YOUTHINDONESIAN | Jakarta, 16 April 2026 - Media sosial kembali diramaikan oleh dugaan tindakan tidak pantas yang melibatkan seorang Guru Besar dari Universitas Padjadjaran (Unpad), Bandung. Isu ini mencuat setelah sebuah unggahan di platform Threads menjadi viral dan menarik perhatian publik.

Unggahan tersebut dibagikan oleh akun X @draftanakunpad4 yang menampilkan sejumlah tangkapan layar percakapan. Dalam unggahan itu, terlihat dugaan interaksi yang dinilai tidak profesional antara seorang profesor dengan mahasiswi asing yang sedang mengikuti program pertukaran pelajar di Unpad.

Berdasarkan kronologi yang beredar, sosok yang diduga sebagai pelaku disebut berulang kali menghubungi korban melalui WhatsApp dan direct message. Isi percakapan tersebut dinilai mengarah pada pelecehan karena memuat permintaan bersifat pribadi dan tidak pantas.

Salah satu pesan yang beredar berbunyi, “I need your photo, when swim in the Phuket beach, wearing bikini,” sebagaimana dikutip pada Kamis, 16 April 2026. 

Permintaan tersebut langsung ditolak oleh korban yang menegaskan tidak bersedia membagikan foto pribadi dengan konten demikian.

Meski telah ditolak, komunikasi disebut masih berlanjut. Terduga pelaku diduga terus mencoba membujuk korban dengan berbagai alasan, termasuk dalih membantu mengurangi tekanan akademik. Dalam percakapan lanjutan, ia juga disebut menyarankan korban mengonsumsi minuman beralkohol jenis brandy agar lebih rileks, serta meminta pihak lain untuk mengambil foto korban.

Tindakan tersebut menuai kecaman publik karena dinilai sebagai bentuk manipulasi psikologis yang tidak etis, terlebih dilakukan oleh seorang akademisi dengan jabatan tinggi. Situasi semakin memanas ketika pelaku masih terus menghubungi korban, bahkan mengirimkan pesan bernuansa personal seperti ungkapan rindu, serta kembali meminta foto dengan ekspektasi korban mengenakan bikini.

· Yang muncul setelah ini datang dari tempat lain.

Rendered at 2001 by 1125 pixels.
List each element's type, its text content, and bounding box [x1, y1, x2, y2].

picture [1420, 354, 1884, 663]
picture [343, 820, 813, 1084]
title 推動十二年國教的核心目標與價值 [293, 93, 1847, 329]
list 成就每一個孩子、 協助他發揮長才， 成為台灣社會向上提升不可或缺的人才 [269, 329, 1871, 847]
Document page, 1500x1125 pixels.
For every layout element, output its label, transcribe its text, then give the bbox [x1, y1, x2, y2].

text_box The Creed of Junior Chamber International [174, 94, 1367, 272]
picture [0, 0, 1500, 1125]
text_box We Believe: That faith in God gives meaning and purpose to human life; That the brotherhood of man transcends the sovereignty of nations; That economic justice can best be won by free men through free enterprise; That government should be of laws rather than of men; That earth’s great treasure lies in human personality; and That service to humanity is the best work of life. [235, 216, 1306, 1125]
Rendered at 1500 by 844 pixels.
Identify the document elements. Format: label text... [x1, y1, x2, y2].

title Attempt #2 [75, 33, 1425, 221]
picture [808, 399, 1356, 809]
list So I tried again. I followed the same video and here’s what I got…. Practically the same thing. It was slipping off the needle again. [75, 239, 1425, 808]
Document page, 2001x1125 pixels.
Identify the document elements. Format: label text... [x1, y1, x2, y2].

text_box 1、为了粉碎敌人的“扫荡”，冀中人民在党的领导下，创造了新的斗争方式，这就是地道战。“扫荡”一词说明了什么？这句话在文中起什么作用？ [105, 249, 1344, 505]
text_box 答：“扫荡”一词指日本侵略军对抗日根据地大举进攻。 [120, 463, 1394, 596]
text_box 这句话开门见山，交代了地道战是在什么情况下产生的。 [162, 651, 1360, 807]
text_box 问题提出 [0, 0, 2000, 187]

Merasa tidak nyaman dan terganggu, korban akhirnya memblokir akun Instagram terduga pelaku saat masih berada di Indonesia. Kasus ini kemudian dilaporkan kepada pihak kampus melalui salah satu dosen, dengan melampirkan bukti percakapan.

Pihak kampus disebut telah mengambil langkah awal dengan menghentikan keterlibatan terduga pelaku dalam program yang berkaitan dengan mahasiswa pertukaran. Korban juga memberikan persetujuan agar bukti percakapan tersebut dipublikasikan untuk mengungkap dugaan pelanggaran etika profesional di lingkungan akademik.

Sorotan publik semakin tajam setelah beredar tangkapan layar akun resmi fakultas yang sebelumnya mengucapkan selamat atas pengukuhan sosok tersebut sebagai Guru Besar pada Selasa, 14 April 2026.

Hingga saat ini, kasus tersebut masih menjadi perbincangan luas di masyarakat dan menunggu klarifikasi resmi dari pihak terkait.